- [TEXT SECTION]:
============

I think CM was arguing against strong mortar, not for it. That is what I got from his initial post anyway.


----------



## superseal (Feb 4, 2009)

I think it was my previous post that mentioned my distaste of overly rich pointing mixes and then his following comment "strength is not important" that caused the difference of opinion. Could be taken either way and I think thats all it is. 

Dick is definitely a smart guy who fits his profile and I enjoy following his comments. The knowledge he has flows from 5 gal buckets at times :laughing:


----------



## lukachuki (Feb 11, 2005)

Tscarborough said:


> Specifically, this Tech-note:
> 
> http://www.gobrick.com/portals/25/docs/technical notes/tn8b.pdf
> 
> For mortar selection.


I like this snippet copied out of the technical notes.


Simplistic Mortar Selection
The easiest method to select mortar is to remember the following mnemonic:
• Type N for normal brickwork applications
• Type S for stronger brickwork applications

That should cut down on a lot of the chatter around here.:thumbup:


----------



## Supahflid (Mar 22, 2011)

Tscarborough said:


> I think CM was arguing against strong mortar, not for it. That is what I got from his initial post anyway.


If so, I stand corrected. I am sorry if I rubbed anyone wrong, especially concretemasonry.


----------



## Supahflid (Mar 22, 2011)

katoman said:


> Supra - yep, we get it all. Long winters though, the really hot days like that are for only a couple of weeks. It's around freezing temp here now.
> 
> Spring is coming :clap:


We are opposite. We may only have ten or so days a year that freeze. We did have snow two or three times this year and that is unusual. We have already had some ninety degree days and in another month, we will consistently have ninety plus days. It was about eighty five or so today and we have been sitting on the porch all evening enjoying the sixty five or so degree weather.

You aren't going to tell me who the two Canucks were I was trying to think of?

============

- [DATA BLOCK]:

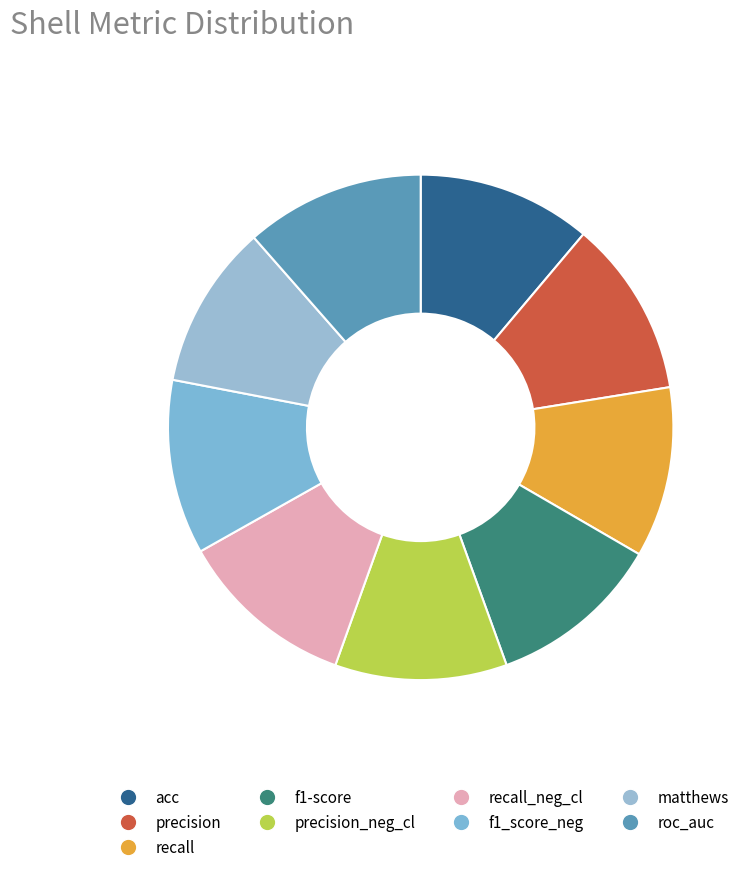

Does matthews account for over 50% of the chart?

No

============

- [TASKS TO PERFORM]:
1. From the mortar forum thread, copy the passage from "Dick is definitely" up to and including "(Feb 11, 2005)".
2. Write what comes next in the mortar forum thread, picking up after its final post.

- [LIST OF ANSWERS]:
1.
Dick is definitely a smart guy who fits his profile and I enjoy following his comments. The knowledge he has flows from 5 gal buckets at times :laughing:


----------



## lukachuki (Feb 11, 2005)

2.
----------



## Supahflid (Mar 22, 2011)

lukachuki said:


> That should cut down on a lot of the chatter around here.:thumbup:



Sometimes, I don't know when to be quiet, so, I'll try to practice that more.:whistling (I think I said that same thing to you in another thread)


----------



## stuart45 (Oct 7, 2009)

Whatever the correct mix is, on many sites you are depending on a hod carrier with 2 weeks experience and a hangover to get the right gauge.
When using a shovel to gauge they often put 6 massive great ones of sand and a level one of cement. I have known mortar to fail on jobs which when analysed was about 20/1.
Compare them to the lime gangs of 500 years ago who were regarded in the same light as stonemasons etc. They would often spend a month in the area before the job started to access the climate, materials etc, and type of lime available to decide on the best mix.


----------



## bytor (Jan 23, 2010)

Supahflid said:


> You aren't going to tell me who the two Canucks were I was trying to think of?



Bob and Doug MacKenzie perhaps?

Take off eh!


----------



## Supahflid (Mar 22, 2011)

bytor said:


> Bob and Doug MacKenzie perhaps?
> 
> Take off eh!


Bingo!!! We have a winner!!! Take off you hoser!! I have racking my brain trying to remember those two.

Bytor, is that name a Rush reference?


----------



## superseal (Feb 4, 2009)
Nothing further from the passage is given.